Les tabloïds et Buckingham, liés pour le meilleur et pour le pire

Les portraits des princes Harry (d) et William en "Une" du journal britannique Evening Standard après la publication du livre "Le Suppléant", le 5 janvier 2023 à Londres © AFP/Archives JUSTIN TALLIS

Des histoires qui font vendre du papier contre une place réservée dans les gros titres, si possibles positifs: c’est l’accord tacite entre la monarchie britannique et la presse tabloïd. Un donnant-donnant qui parfois dérape.

« C’est une relation d’intérêt mutuel », reconnait Michala Hulme, qui enseigne l’Histoire à l’université de Birmingham.

Pour la monarchie, « les médias sont utiles pour montrer aux contribuables britanniques ce que font les membres de la famille royale avec l’argent public » qui finance leur train de vie somptuaire, ou pour attirer l’attention sur les œuvres caritatives qu’ils défendent, remarque Mme Hulme.

Et pour les médias, les « Royals », dans leurs fonctions publiques et leurs tribulations privées, représentent une source inépuisable d’histoires générant ventes et audience.

La société de marketing Brand Financial estime que la famille royale a contribué à hauteur de 125 millions de livres (142 millions d’euros ) aux recettes des médias en 2022. « Une évaluation conservative de la valeur publicitaire » de la couverture médiatique de la famille royale, affirme un responsable de Brand à l’AFP.

Cet échange de bons procédés se manifeste notamment par la « rota », le petit groupe de médias accrédités à Buckingham, qui ont un accès quasi permanent aux communicants des Windsor et aux événements auxquels participent les membres de la famille.

Symbole d’une relation qui peuvent tourner à l’endogamie: les anciens journalistes des tabloïds passent parfois de l’autre côté comme le nouveau directeur de la communication de Charles et Camilla, Tobyn Andreae, ancien rédacteur en chef adjoint du Daily Mail.

Mais s’ils ont besoin les uns des autres, leurs intérêts parfois divergent.

« Les membres de la famille royale ont besoin de publicité mais selon leurs propres termes.
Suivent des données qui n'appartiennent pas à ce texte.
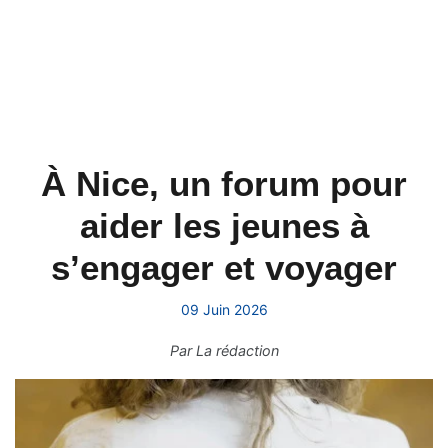
À Nice, un forum pour
aider les jeunes à
s’engager et voyager
09 Juin 2026
Par
La rédaction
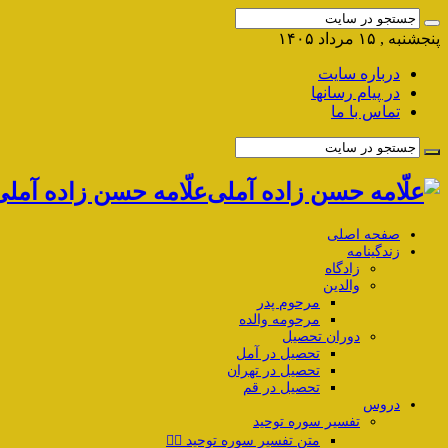
پنجشنبه , ۱۵ مرداد ۱۴۰۵
درباره سایت
در پیام رسانها
تماس با ما
علّامه حسن زاده آمل
صفحه اصلی
زندگینامه
زادگاه
والدین
مرحوم پدر
مرحومه والده
دوران تحصیل
تحصیل در آمل
تحصیل در تهران
تحصیل در قم
دروس
تفسیر سوره توحید
متن تفسیر سوره توحید ۱️⃣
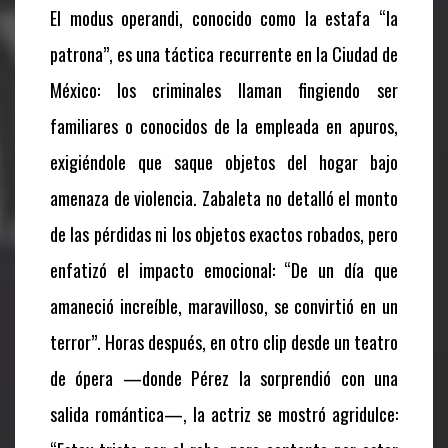
El modus operandi, conocido como la estafa “la
patrona”, es una táctica recurrente en la Ciudad de
México: los criminales llaman fingiendo ser
familiares o conocidos de la empleada en apuros,
exigiéndole que saque objetos del hogar bajo
amenaza de violencia. Zabaleta no detalló el monto
de las pérdidas ni los objetos exactos robados, pero
enfatizó el impacto emocional: “De un día que
amaneció increíble, maravilloso, se convirtió en un
terror”. Horas después, en otro clip desde un teatro
de ópera —donde Pérez la sorprendió con una
salida romántica—, la actriz se mostró agridulce:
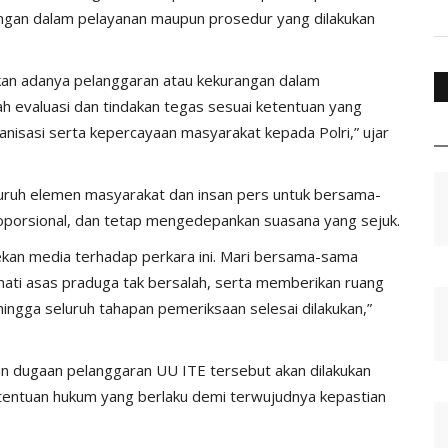
ngan dalam pelayanan maupun prosedur yang dilakukan
ukan adanya pelanggaran atau kekurangan dalam
ah evaluasi dan tindakan tegas sesuai ketentuan yang
anisasi serta kepercayaan masyarakat kepada Polri,” ujar
uruh elemen masyarakat dan insan pers untuk bersama-
oporsional, dan tetap mengedepankan suasana yang sejuk.
ekan media terhadap perkara ini. Mari bersama-sama
ati asas praduga tak bersalah, serta memberikan ruang
hingga seluruh tahapan pemeriksaan selesai dilakukan,”
 dugaan pelanggaran UU ITE tersebut akan dilakukan
etentuan hukum yang berlaku demi terwujudnya kepastian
Les journaux tabloïds veulent des histoires sur les royaux, mais à leur façon », résume Ivor Gaber, professeur à l’université du Sussex.

Les médias se plaignent aussi d’un carcan imposé par Buckingham qui récompense les plus dociles, pénalisant particulièrement les télévisions forcées de se plier au jeu du Palais sous peine d’être privées d’accès aux grands événements royaux.

Comme en attestent certaines plaintes en justice, les membres de la famille royale estiment que le respect de leur vie privée est constamment bafoué – comme en témoignent les conversations intimes de Charles et Camilla couchées sur papier au temps de leur relation extraconjugale – et leur réputation salie au prix de tactiques agressives et parfois même illégales.

Le prince Harry tient notamment la presse pour responsable de la mort de sa mère Diana dans un accident de voiture en 1997 à Paris alors qu’elle était poursuivie par des paparazzis.

Sa femme Meghan dit avoir souffert de pensées suicidaires à la suite du barrage médiatique négatif qu’elle a subi au Royaume-Uni, avant l’exil du couple en Californie.

– poursuites –

Harry a lancé des poursuites contre des journaux britanniques qu’il accuse d’avoir recueilli illégalement des informations, notamment News Group Newspapers (NGN), l’éditeur du Sun et de News of the World aujourd’hui disparu après le scandale ayant révélé le piratage des téléphones de personnalités.

Il les accuse aussi d’avoir tenté de corrompre les proches de sa femme, dont son ex-mari ou son père, pour obtenir des informations potentiellement juteuses, et de verser dans le racisme ou la diffamation.

Le prince Andrew, lui, a fait les titres ces dernières années de la presse mondiale d’information pour ses liens avec le pédophile mort en prison Jeffrey Epstein.

Les observateurs estiment toutefois que les médias britanniques sont moins agressifs depuis le scandale de News of the World.

Ivor Gaber estime que le pacte silencieux entre médias et monarchie passe par une couverture positive du monarque, de l’héritier et de leurs époux, tandis que les membres satellites ont droit à moins d’égards.

Dans un article paru en mars, l’hebdomadaire The Observer faisait le compte des articles concernant Kate: à un événement auprès de la garde nationale galloise, ou auprès de victimes de tremblement de terre de Turquie et Syrie… toujours bien mise et le sourire aux lèvres.

« Un autre jour, une autre image de sens du devoir dans la sobriété », ironisait The Observer, estimant que ce plan médiatique intensif faisait partie du jeu de « la Firme », surnom de la famille royale, pour perpétuer l’institution.